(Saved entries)
---+---

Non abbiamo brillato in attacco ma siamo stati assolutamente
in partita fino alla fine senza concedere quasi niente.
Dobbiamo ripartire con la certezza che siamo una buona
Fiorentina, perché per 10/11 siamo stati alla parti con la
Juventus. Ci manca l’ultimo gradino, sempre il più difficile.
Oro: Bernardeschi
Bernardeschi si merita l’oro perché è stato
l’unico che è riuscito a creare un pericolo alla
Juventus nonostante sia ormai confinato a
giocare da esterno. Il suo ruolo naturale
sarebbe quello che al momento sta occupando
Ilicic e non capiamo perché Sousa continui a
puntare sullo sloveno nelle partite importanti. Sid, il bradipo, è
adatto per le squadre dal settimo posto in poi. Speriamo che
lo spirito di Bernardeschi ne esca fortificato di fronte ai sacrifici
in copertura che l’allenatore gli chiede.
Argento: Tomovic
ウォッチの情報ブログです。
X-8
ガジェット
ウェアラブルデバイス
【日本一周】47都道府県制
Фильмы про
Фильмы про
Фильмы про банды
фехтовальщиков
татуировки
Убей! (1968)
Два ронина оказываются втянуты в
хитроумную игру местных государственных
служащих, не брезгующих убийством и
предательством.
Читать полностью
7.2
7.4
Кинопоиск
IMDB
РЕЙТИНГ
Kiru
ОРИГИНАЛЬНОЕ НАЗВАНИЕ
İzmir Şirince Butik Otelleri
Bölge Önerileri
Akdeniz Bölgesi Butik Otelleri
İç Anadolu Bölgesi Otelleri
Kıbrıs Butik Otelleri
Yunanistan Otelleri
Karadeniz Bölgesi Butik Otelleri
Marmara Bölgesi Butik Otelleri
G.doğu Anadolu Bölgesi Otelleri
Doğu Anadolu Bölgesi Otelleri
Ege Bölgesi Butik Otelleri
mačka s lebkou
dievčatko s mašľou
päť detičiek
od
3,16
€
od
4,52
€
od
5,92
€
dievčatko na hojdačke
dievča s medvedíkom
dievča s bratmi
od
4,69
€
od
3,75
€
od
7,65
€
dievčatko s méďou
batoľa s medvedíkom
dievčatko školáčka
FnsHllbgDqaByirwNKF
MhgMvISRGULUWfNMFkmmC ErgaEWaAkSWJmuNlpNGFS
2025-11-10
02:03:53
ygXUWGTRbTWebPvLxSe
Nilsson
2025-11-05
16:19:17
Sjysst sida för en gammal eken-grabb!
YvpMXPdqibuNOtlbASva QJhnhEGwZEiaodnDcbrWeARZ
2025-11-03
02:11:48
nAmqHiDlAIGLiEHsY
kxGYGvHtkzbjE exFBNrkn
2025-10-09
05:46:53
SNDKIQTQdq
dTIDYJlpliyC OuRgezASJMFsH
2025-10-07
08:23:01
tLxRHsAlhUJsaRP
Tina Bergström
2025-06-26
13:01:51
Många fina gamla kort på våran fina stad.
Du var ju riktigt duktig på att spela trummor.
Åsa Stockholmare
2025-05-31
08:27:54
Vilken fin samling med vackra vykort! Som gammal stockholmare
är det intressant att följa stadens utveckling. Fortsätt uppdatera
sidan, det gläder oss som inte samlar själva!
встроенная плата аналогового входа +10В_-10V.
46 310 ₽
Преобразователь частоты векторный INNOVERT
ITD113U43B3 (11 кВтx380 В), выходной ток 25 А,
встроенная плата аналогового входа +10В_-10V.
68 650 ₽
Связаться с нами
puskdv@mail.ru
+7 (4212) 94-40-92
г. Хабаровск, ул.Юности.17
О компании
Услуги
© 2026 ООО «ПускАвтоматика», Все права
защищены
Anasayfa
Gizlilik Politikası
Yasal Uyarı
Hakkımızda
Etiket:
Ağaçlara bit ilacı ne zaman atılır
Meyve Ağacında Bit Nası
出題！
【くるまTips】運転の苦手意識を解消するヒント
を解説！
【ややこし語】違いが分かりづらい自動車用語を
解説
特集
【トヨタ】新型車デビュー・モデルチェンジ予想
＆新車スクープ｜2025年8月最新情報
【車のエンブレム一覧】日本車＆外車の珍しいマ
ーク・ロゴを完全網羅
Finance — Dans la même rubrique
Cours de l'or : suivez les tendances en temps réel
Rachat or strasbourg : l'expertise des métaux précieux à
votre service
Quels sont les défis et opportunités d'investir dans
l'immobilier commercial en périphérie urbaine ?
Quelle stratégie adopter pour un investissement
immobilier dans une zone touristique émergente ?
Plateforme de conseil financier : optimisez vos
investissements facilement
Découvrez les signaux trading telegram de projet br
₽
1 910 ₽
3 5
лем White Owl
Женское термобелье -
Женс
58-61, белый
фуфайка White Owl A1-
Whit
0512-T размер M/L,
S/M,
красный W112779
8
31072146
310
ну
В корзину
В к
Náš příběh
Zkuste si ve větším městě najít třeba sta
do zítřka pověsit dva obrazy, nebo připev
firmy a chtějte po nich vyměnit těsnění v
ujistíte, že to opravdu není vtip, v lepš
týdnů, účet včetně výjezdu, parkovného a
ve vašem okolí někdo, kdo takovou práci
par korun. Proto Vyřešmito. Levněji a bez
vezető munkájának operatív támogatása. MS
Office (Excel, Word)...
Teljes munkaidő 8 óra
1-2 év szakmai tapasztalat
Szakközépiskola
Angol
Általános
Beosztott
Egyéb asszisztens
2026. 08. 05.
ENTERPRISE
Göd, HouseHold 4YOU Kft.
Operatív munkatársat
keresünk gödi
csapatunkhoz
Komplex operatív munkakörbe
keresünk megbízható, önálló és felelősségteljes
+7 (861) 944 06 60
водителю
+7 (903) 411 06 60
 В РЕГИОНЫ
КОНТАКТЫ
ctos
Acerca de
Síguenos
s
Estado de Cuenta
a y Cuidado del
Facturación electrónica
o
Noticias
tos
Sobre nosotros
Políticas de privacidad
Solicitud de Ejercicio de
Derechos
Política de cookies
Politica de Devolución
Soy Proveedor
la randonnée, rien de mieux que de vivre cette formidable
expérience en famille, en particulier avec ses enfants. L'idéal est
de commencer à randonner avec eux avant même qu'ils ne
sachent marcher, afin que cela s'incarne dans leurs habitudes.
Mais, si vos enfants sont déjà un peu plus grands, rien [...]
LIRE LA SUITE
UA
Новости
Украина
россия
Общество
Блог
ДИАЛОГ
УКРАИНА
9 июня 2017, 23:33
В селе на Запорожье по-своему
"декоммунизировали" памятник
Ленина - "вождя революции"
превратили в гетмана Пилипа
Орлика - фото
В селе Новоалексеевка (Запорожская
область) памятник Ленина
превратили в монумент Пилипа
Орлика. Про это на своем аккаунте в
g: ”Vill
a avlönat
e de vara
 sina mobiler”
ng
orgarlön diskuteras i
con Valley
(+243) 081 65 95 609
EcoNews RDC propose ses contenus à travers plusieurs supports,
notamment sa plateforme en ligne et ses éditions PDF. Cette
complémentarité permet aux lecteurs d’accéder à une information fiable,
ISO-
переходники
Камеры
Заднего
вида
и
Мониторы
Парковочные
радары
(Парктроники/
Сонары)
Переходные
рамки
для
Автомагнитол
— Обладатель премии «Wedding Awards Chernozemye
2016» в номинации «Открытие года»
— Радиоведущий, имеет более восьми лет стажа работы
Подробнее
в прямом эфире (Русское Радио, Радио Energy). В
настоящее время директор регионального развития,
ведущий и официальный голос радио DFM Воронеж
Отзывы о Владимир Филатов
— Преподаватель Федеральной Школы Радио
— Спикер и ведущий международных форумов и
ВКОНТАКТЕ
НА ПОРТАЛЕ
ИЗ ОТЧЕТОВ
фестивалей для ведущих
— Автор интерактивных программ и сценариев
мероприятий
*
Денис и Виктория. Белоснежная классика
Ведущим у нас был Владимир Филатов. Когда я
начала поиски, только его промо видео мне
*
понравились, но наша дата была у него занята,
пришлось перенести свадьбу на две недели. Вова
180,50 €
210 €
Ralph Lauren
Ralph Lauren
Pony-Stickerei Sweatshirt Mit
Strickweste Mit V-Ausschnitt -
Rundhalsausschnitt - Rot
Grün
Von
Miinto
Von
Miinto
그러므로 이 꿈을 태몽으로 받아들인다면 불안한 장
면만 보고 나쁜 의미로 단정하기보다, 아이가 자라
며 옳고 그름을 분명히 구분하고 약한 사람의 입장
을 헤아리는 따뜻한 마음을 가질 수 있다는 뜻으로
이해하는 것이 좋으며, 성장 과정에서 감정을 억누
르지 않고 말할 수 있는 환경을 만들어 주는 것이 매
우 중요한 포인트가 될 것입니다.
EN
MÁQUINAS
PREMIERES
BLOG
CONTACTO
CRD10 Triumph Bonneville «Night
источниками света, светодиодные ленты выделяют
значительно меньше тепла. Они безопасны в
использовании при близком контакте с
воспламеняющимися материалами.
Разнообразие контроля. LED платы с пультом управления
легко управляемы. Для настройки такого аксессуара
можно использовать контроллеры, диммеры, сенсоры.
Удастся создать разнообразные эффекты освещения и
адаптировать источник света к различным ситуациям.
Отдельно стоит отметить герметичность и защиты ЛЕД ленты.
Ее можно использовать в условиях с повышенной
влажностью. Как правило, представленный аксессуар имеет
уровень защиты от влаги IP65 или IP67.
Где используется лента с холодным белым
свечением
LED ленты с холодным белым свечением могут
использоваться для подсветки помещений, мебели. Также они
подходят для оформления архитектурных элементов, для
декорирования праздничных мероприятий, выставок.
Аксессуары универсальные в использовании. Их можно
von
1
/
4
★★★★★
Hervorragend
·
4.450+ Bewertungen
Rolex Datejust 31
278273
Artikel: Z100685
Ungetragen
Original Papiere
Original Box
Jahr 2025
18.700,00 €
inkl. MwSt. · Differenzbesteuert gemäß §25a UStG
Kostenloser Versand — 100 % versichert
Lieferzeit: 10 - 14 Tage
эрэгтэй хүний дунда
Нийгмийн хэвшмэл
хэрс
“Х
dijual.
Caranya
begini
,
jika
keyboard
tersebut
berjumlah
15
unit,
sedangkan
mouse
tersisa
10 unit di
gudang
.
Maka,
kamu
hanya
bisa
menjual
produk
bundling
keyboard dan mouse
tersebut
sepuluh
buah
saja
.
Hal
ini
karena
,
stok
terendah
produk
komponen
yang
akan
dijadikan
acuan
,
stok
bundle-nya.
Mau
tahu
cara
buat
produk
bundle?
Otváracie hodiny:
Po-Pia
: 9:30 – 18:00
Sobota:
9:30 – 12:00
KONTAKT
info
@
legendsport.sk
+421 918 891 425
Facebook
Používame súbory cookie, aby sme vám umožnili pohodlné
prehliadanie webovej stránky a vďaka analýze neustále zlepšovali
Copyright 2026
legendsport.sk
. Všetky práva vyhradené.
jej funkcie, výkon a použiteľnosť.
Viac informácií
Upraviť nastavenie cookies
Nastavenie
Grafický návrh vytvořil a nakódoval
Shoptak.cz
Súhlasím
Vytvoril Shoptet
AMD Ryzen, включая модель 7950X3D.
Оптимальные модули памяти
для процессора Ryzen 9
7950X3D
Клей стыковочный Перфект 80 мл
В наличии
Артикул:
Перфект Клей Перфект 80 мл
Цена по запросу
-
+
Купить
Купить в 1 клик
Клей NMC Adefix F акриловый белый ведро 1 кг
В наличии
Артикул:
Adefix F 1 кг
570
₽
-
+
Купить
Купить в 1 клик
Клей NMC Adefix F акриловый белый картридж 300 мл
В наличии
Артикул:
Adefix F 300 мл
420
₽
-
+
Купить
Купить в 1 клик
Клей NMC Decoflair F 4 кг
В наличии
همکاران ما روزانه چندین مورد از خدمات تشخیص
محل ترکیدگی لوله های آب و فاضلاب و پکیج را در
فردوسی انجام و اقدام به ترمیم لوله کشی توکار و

---+---

To do: Copy the data from its first line down to the line with "dievčatko školáčka", including both of those lines, and keep every line unchanged.

Solution for this exercise:
Non abbiamo brillato in attacco ma siamo stati assolutamente
in partita fino alla fine senza concedere quasi niente.
Dobbiamo ripartire con la certezza che siamo una buona
Fiorentina, perché per 10/11 siamo stati alla parti con la
Juventus. Ci manca l’ultimo gradino, sempre il più difficile.
Oro: Bernardeschi
Bernardeschi si merita l’oro perché è stato
l’unico che è riuscito a creare un pericolo alla
Juventus nonostante sia ormai confinato a
giocare da esterno. Il suo ruolo naturale
sarebbe quello che al momento sta occupando
Ilicic e non capiamo perché Sousa continui a
puntare sullo sloveno nelle partite importanti. Sid, il bradipo, è
adatto per le squadre dal settimo posto in poi. Speriamo che
lo spirito di Bernardeschi ne esca fortificato di fronte ai sacrifici
in copertura che l’allenatore gli chiede.
Argento: Tomovic
ウォッチの情報ブログです。
X-8
ガジェット
ウェアラブルデバイス
【日本一周】47都道府県制
Фильмы про
Фильмы про
Фильмы про банды
фехтовальщиков
татуировки
Убей! (1968)
Два ронина оказываются втянуты в
хитроумную игру местных государственных
служащих, не брезгующих убийством и
предательством.
Читать полностью
7.2
7.4
Кинопоиск
IMDB
РЕЙТИНГ
Kiru
ОРИГИНАЛЬНОЕ НАЗВАНИЕ
İzmir Şirince Butik Otelleri
Bölge Önerileri
Akdeniz Bölgesi Butik Otelleri
İç Anadolu Bölgesi Otelleri
Kıbrıs Butik Otelleri
Yunanistan Otelleri
Karadeniz Bölgesi Butik Otelleri
Marmara Bölgesi Butik Otelleri
G.doğu Anadolu Bölgesi Otelleri
Doğu Anadolu Bölgesi Otelleri
Ege Bölgesi Butik Otelleri
mačka s lebkou
dievčatko s mašľou
päť detičiek
od
3,16
€
od
4,52
€
od
5,92
€
dievčatko na hojdačke
dievča s medvedíkom
dievča s bratmi
od
4,69
€
od
3,75
€
od
7,65
€
dievčatko s méďou
batoľa s medvedíkom
dievčatko školáčka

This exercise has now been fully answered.